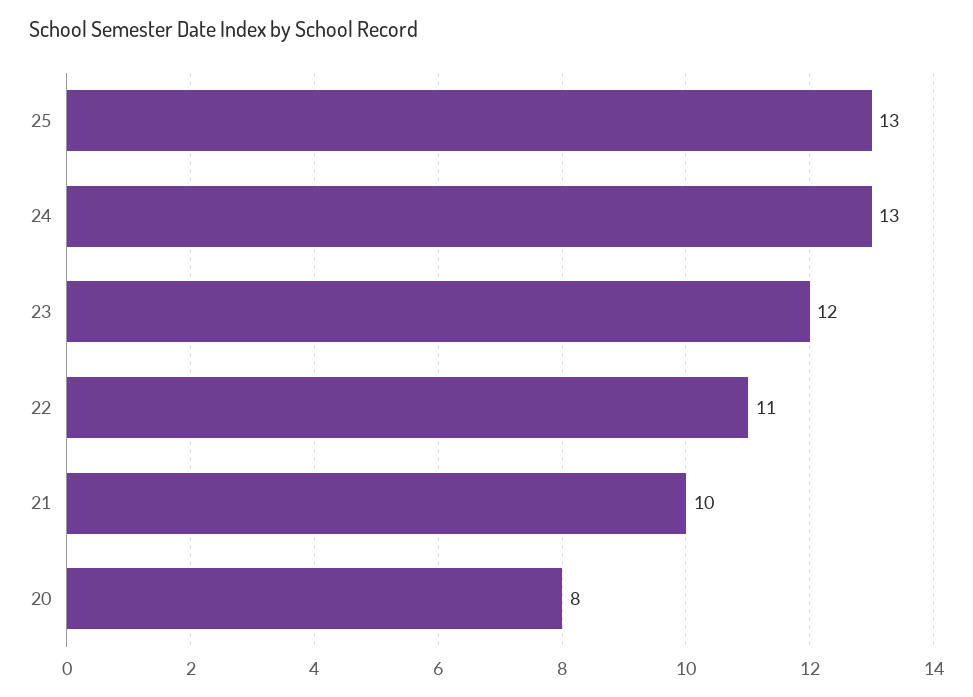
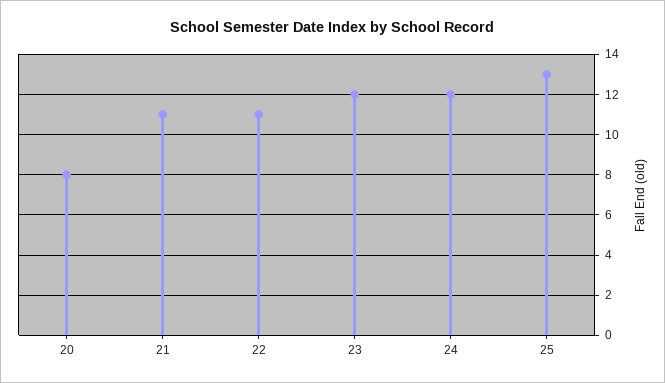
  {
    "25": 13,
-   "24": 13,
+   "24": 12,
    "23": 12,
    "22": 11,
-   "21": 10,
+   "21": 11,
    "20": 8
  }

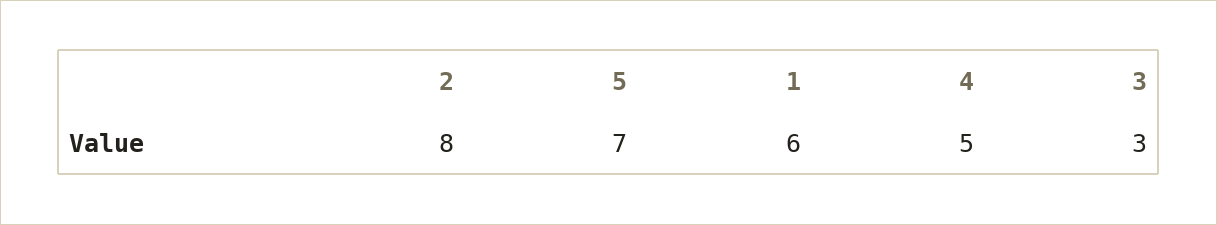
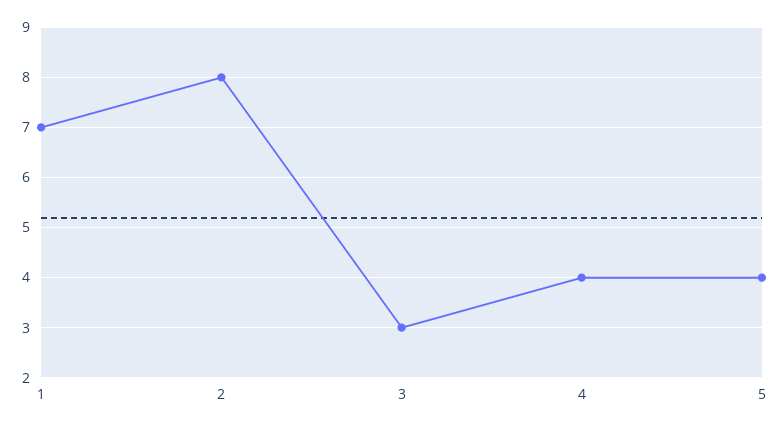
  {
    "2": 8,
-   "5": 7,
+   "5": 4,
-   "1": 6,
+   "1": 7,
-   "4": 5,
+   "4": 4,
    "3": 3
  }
==
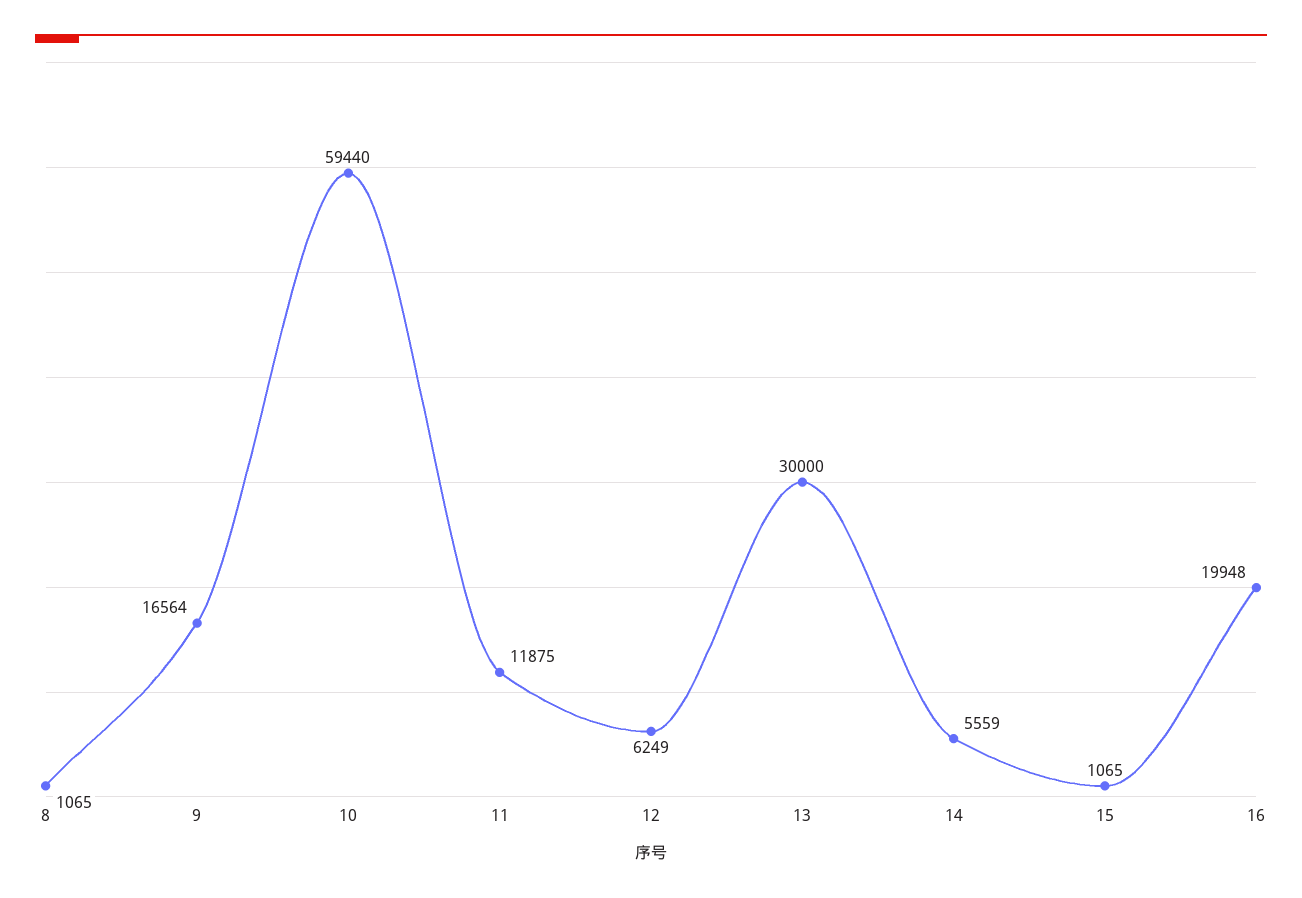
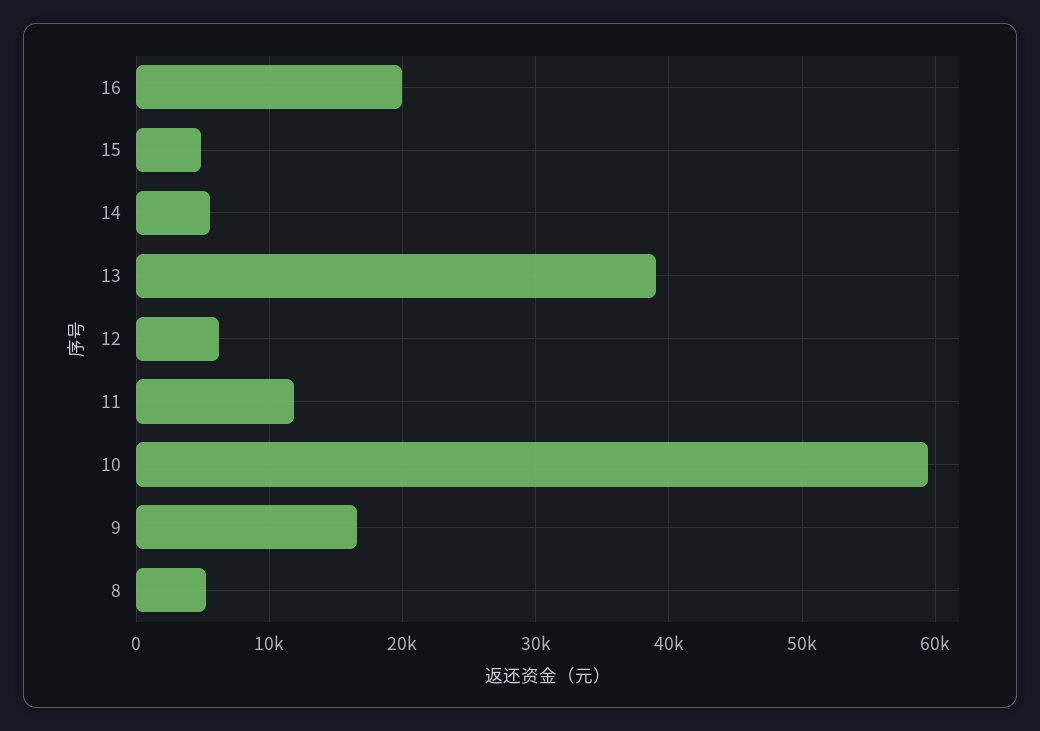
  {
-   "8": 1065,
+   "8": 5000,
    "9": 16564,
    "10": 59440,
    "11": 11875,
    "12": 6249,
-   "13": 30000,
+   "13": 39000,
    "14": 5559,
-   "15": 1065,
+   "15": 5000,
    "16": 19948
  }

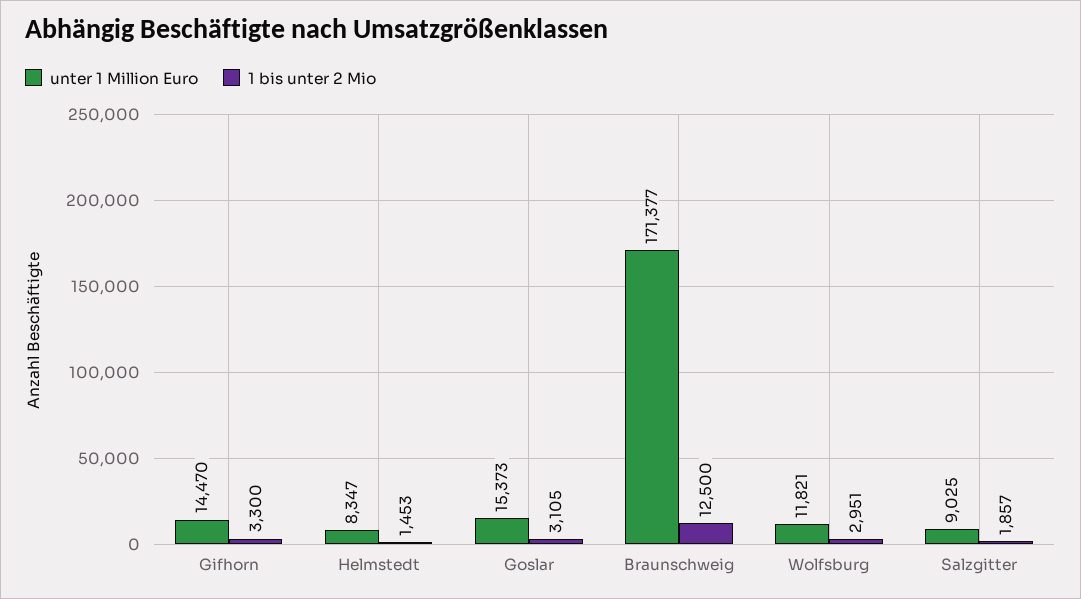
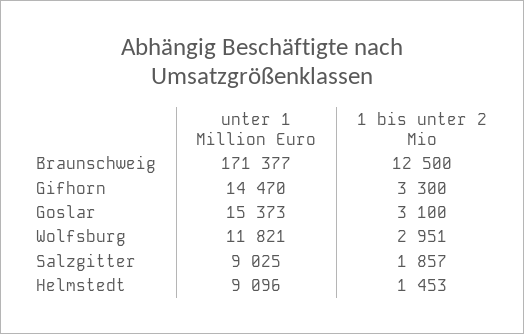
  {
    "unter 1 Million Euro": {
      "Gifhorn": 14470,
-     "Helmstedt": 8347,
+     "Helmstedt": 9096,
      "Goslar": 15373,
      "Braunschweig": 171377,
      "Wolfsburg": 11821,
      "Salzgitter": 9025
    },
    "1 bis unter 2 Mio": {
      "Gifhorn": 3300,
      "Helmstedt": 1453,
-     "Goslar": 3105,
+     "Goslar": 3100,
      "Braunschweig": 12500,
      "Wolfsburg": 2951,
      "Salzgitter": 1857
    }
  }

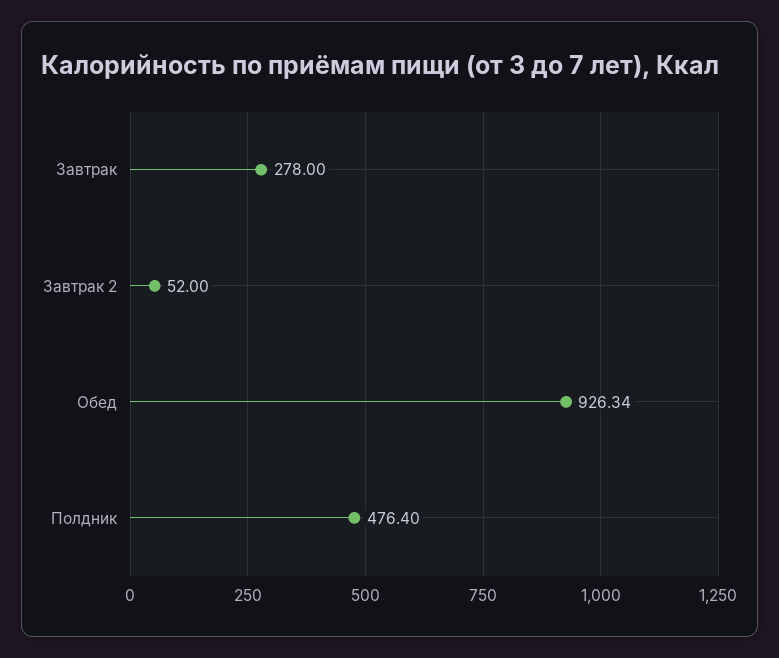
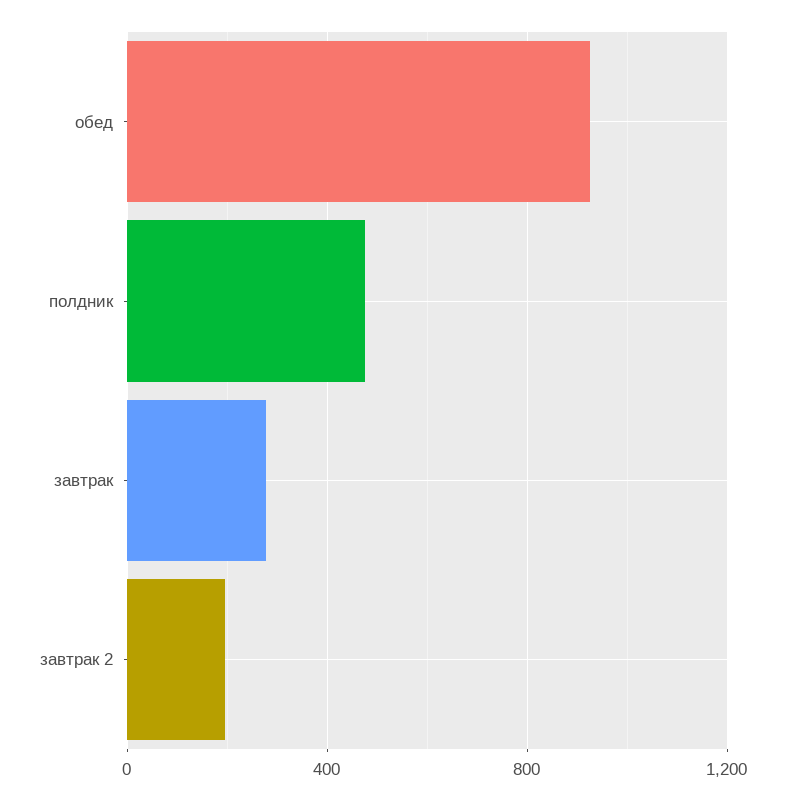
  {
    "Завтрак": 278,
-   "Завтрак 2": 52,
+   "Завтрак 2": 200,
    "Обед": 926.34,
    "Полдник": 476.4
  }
==
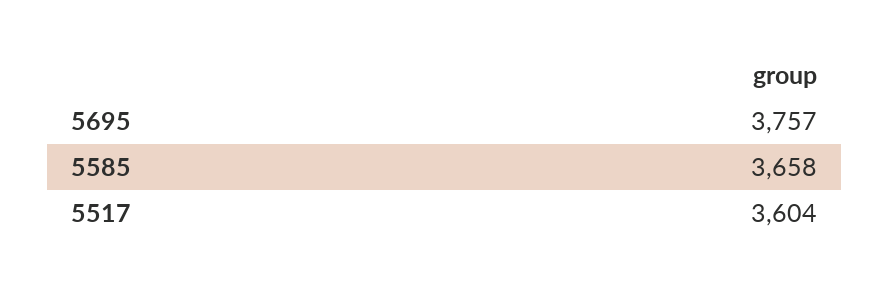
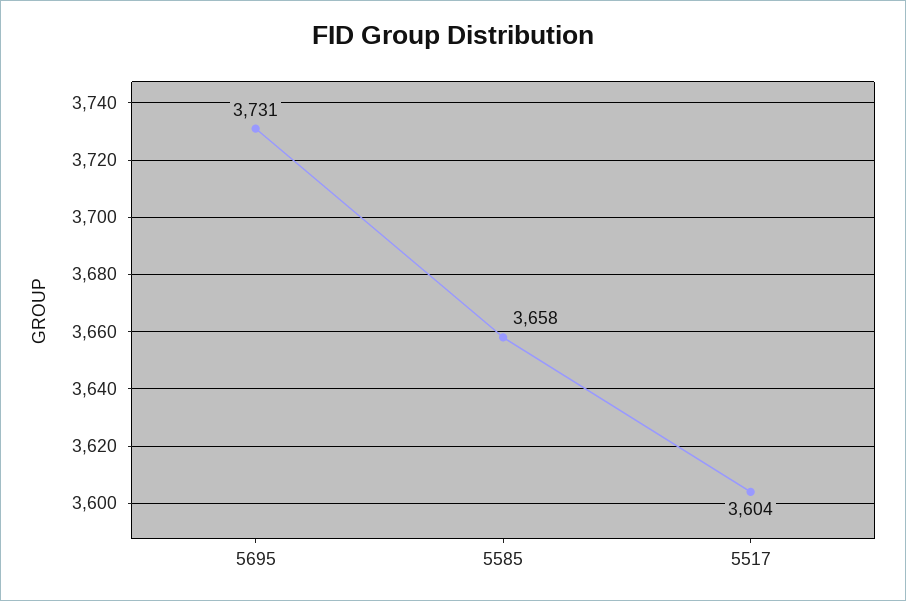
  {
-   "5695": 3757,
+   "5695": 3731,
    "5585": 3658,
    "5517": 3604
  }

## Work request:
Give the number of lines in the listing that hold "Helmstedt", with no other words.

## Solution to the problem:
3